I am sold on this in principle. Authors provide an R package to fit these models. However, the group I work with is most interested in using Bayesian statistics for a suite of reasons. As a result, I need to translate this into the JAGS/BUGS language.

Fitting a standard dirichlet is easy enough and I copy data generation and fitting code below using JAGS and the runjags package in R. To do this I first have to add a 1 to all observations (the dirichlet can't handle hard zeros as is) before I normalize by rowSums to get proportions. Any advice on how to zero-inflate this model would be extremely welcome.

#clear environment, load packages.
rm(list=ls())
library(runjags)

#data generation.-----
#3 species abundances
set.seed(1234)
N <- 200
N.spp <- 3
mu <- rnorm(N.spp, 300, sd = 10)

#sequence depth per sample (essentially sampling 'effort').
depth <- 2000

#get a zero inflation probability.
z.p <- runif(N.spp,0.2,0.3)

#Generate matrix of abundances. Round because these need to be counts.
spp.list <- list()
for(i in 1:N){
  spp.list[[i]] <- round(rnorm(N.spp,mu,sd=10) * rbinom(N.spp,1,z.p))
}
spp.dat <- data.frame(do.call(rbind,spp.list))
other <- depth - rowSums(spp.dat)
spp.dat <- data.frame(other, spp.dat)
colnames(spp.dat) <- c('other','spp.1','spp.2','spp.3')

#normalize.
spp.dat <- spp.dat + 1
spp.dat <- spp.dat / rowSums(spp.dat)

#specify JAGS dirichlet model without zero inflation.----
jags.model = "
model {
  alpha ~ dnorm(0, 1.0E-3) 
  mu[1] <- 0
  for (j in 2:N.spp) {
    mu[j] ~ dnorm(0, 1.0E-3)

### What the exercise asks:
Answer these questions from the forum post about zero-inflating a Dirichlet model:
1. Into what language does the writer need to translate the model?
2. What value is added to all observations before normalizing?
3. What value is set for the sequence depth per sample?

### Dataset records:
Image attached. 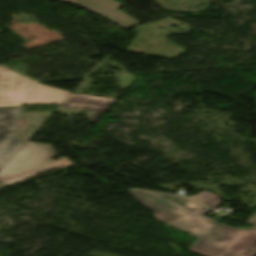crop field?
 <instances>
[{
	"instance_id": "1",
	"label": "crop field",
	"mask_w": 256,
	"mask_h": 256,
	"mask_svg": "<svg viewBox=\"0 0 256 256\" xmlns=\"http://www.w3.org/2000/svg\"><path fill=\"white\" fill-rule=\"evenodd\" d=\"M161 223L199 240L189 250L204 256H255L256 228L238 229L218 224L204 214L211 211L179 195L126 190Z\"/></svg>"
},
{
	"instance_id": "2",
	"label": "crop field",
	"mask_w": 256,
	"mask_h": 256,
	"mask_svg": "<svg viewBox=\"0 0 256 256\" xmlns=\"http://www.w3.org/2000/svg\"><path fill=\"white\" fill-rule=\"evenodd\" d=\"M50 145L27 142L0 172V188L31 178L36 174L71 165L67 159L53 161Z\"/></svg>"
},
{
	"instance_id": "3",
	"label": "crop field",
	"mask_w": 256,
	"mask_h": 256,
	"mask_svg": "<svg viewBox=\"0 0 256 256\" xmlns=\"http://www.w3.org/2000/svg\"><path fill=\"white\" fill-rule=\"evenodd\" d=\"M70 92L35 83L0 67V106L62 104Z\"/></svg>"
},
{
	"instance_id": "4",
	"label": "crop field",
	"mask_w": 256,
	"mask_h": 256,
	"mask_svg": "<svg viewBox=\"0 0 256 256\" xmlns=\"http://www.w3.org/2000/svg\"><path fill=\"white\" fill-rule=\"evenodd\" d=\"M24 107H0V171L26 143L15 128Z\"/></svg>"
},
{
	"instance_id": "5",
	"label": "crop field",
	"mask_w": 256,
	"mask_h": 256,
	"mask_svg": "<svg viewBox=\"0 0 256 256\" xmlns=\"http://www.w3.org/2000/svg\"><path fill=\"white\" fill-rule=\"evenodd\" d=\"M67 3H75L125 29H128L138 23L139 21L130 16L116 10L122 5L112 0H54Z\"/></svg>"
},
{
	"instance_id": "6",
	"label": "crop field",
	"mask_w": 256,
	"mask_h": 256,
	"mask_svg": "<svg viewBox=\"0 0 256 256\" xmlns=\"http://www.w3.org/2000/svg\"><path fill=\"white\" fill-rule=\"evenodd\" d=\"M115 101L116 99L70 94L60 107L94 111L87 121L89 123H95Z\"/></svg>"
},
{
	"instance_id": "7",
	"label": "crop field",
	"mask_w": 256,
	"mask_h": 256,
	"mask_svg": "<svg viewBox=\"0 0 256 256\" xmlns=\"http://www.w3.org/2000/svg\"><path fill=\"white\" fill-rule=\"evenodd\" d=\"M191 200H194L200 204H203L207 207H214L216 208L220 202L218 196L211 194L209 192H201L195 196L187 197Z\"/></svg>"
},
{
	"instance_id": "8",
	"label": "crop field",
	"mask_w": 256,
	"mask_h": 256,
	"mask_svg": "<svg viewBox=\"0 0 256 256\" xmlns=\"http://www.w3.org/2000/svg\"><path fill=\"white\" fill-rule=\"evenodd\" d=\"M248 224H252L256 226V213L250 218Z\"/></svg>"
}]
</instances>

### Solution:
1. JAGS/BUGS
2. 1
3. 2000